3. Sur les demandes annexes et les dépens :

- Les dépens de première instance et d'appel sont à la charge de l'association BIS

- Aucune faute ne peut être retenue contre l'appelante au titre de l'exercice du droit d'agir en justice. Les époux Van Der Leck doivent être déboutés de leur demande incidente en réparation. La pareille demande de l'association BIS, qui perd le procès, est sans objet.

- L'article 700 du Code de procédure civile doit être appliqué, en équité, au seul bénéfice des époux Van Der Leck, comme précisé ci-après.
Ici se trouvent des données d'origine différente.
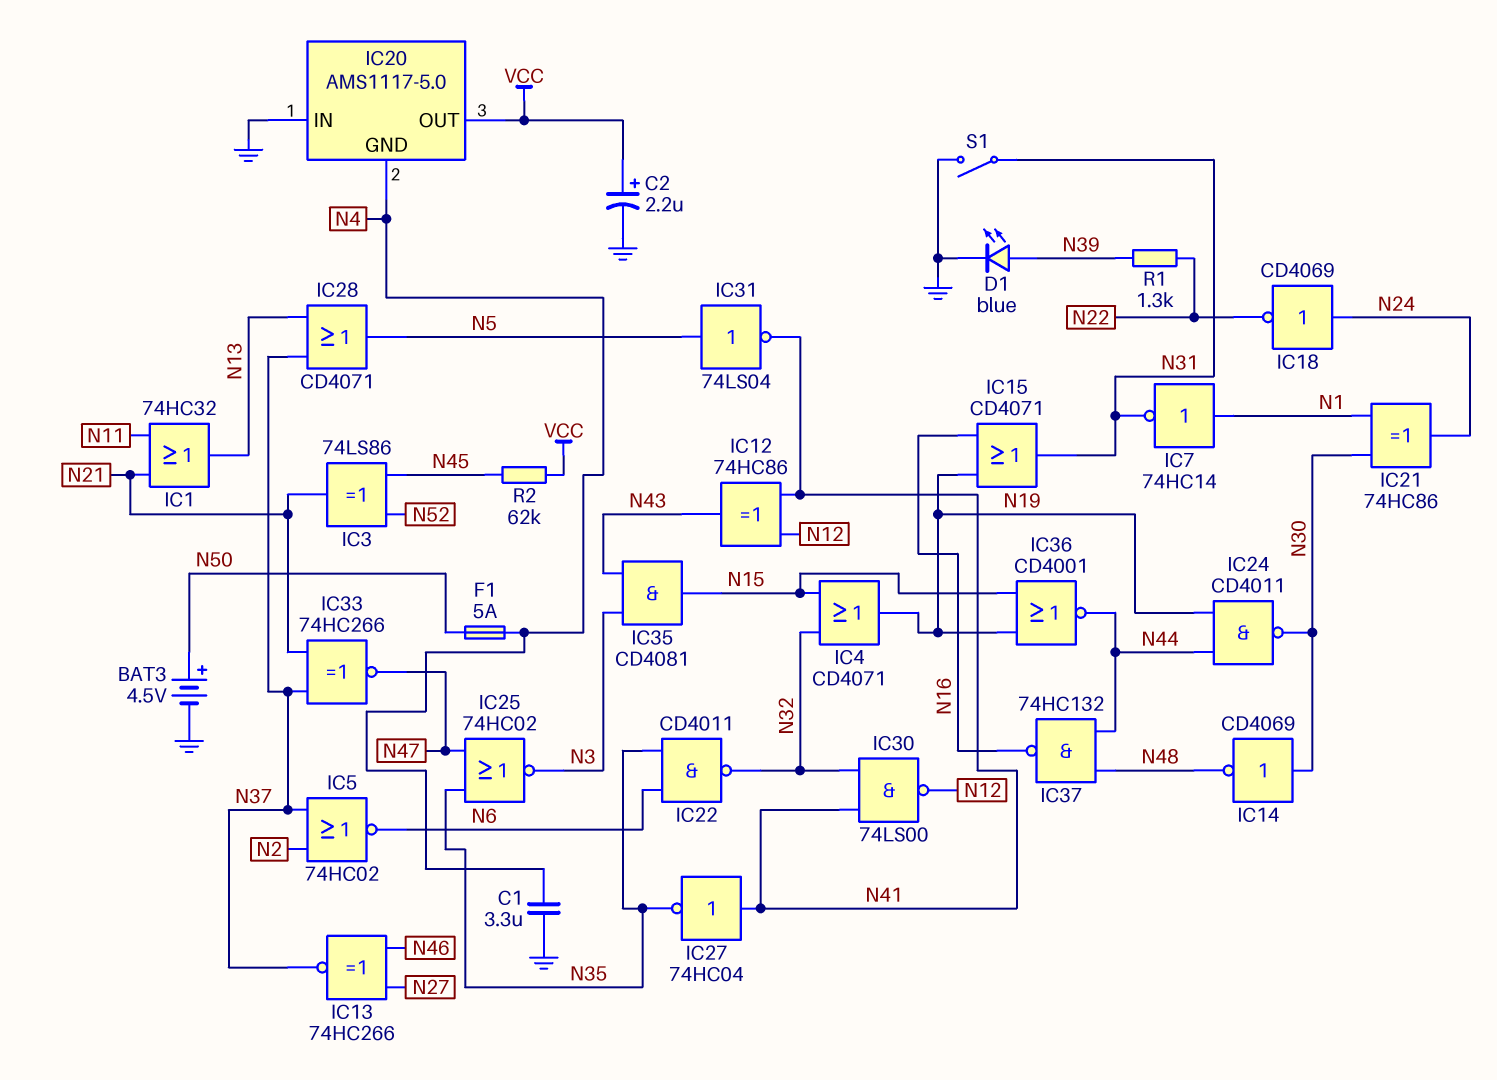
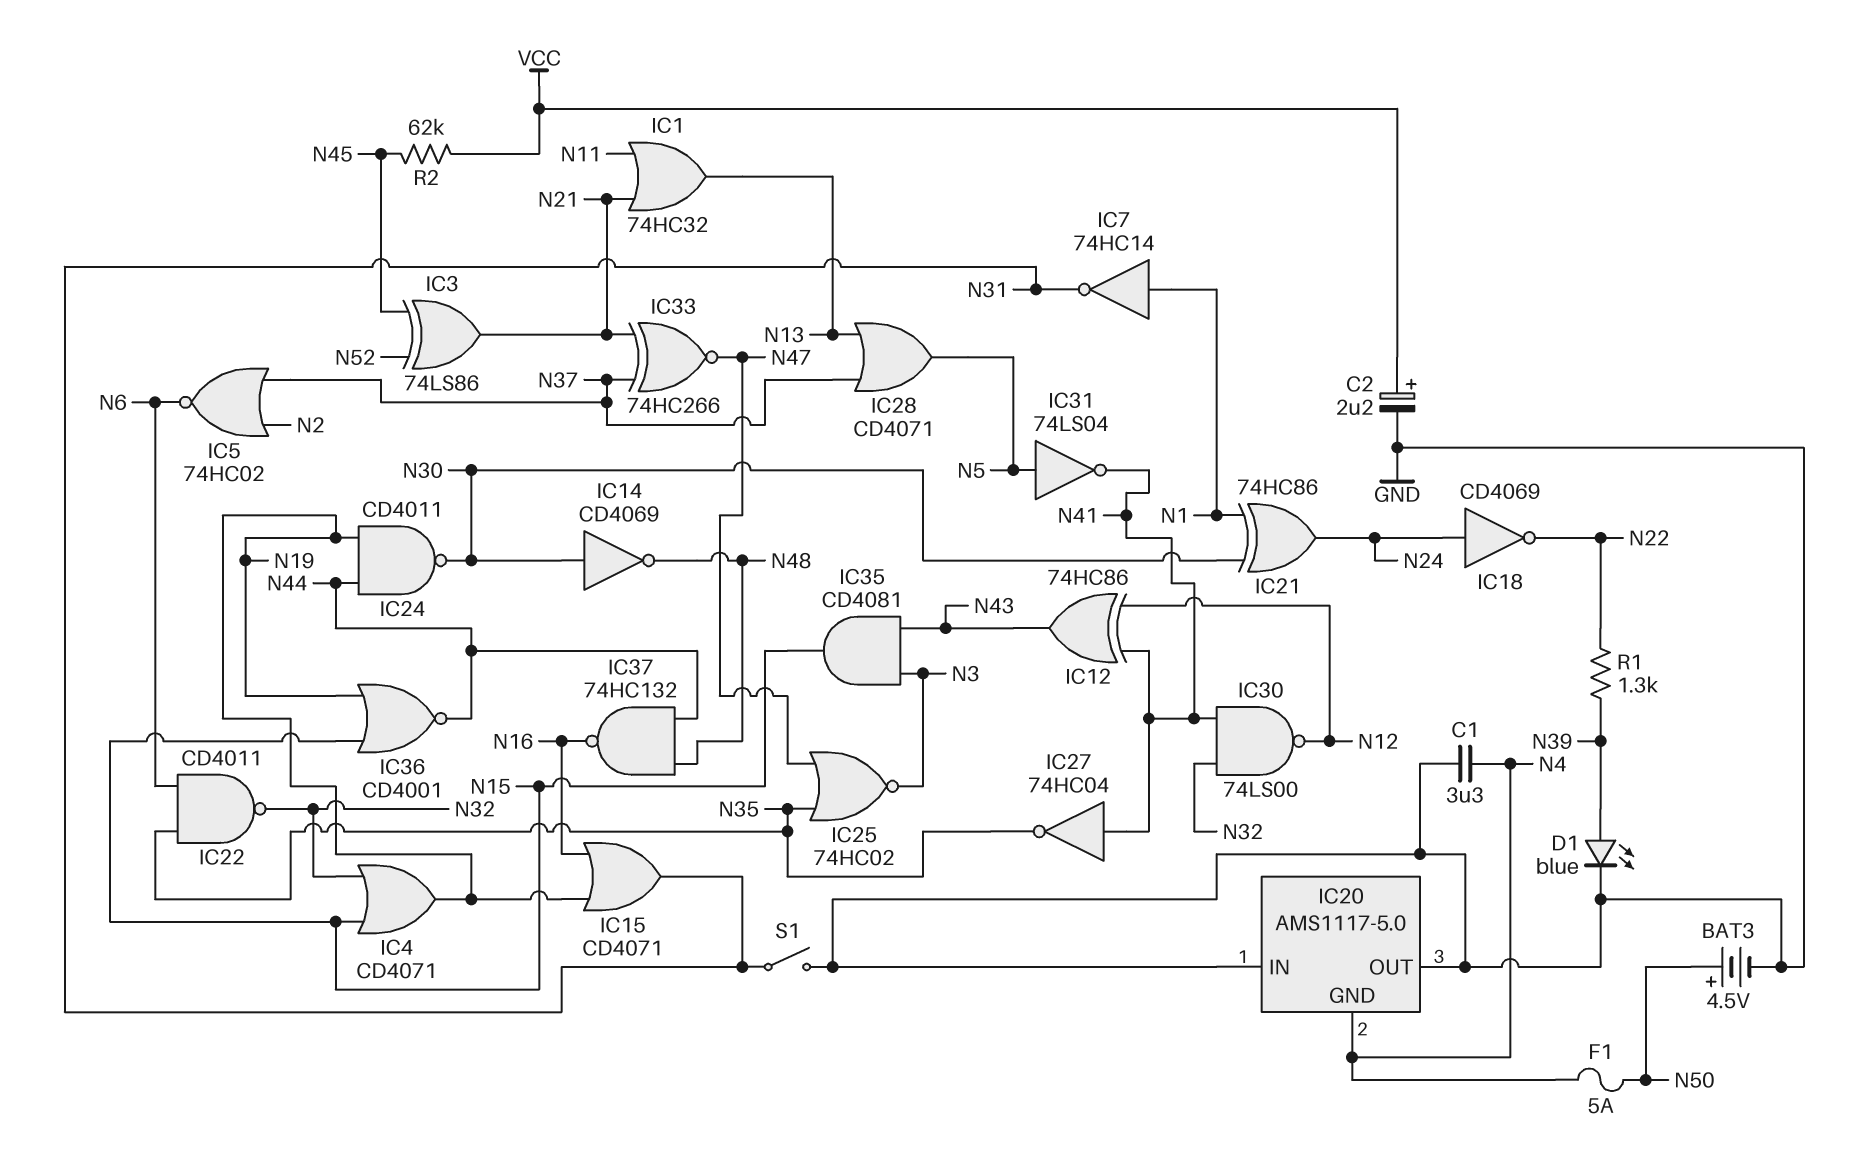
IC13: XNOR 74HC266 (in N27, in N46, out N37) -> none
IC20 pin OUT: VCC -> GND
Par ces motifs, LA COUR, Recevant en la forme l'appel de l'association Bordeaux International School ; Vu les articles 1134, 1156 et suivants du Code de procédure civile et L. 132-1 du Code de la consommation ; Infirme le jugement déféré ; Statuant à nouveau ; Rejette le moyen tiré par les époux Van Der Leck de l'article L. 132-1 du Code de la consommation ; Dit qu'en application de la clause 2 du contrat d'inscription scolaire du 15 août 1995, les époux Van Der Leck sont tenus d'acquitter, du chef du départ sans préavis de leur fille Rachel, les frais de scolarité du second trimestre de l'année scolaire 1995/1996 (janvier à mars 1996) ; Constate que les époux Van Der Leck se sont acquittés de cette dette le 19 octobre 1995 ; Déboute l'association Bordeaux International School de sa demande en paiement des frais de scolarité du troisième trimestre de l'année scolaire 1995/1996 (avril à juin 1996) ; Dorme acte à l'association Bordeaux International School de ce qu'elle reconnaît avoir reçu des époux Van Der Leck la somme de 352 F au titre de frais de livres ; Déboute les parties de leurs demandes incidentes respectives en réparation du chef de l'abus d'exercice du droit d'agir en justice ou de la résistance abusive à l'exercice d'un droit ; Condamne l'association Bordeaux International School à payer aux époux Van Der Leck la somme de 4 000 F en application de l'article 700 du Code de procédure civile et la déboute de sa pareille demande ; Autorise la SCP Claverie-Taillard, avoué, à recouvrer directement contre la partie condamnée ceux des dépens d'appel dont elle a fait l'avance sans en avoir reçu provision.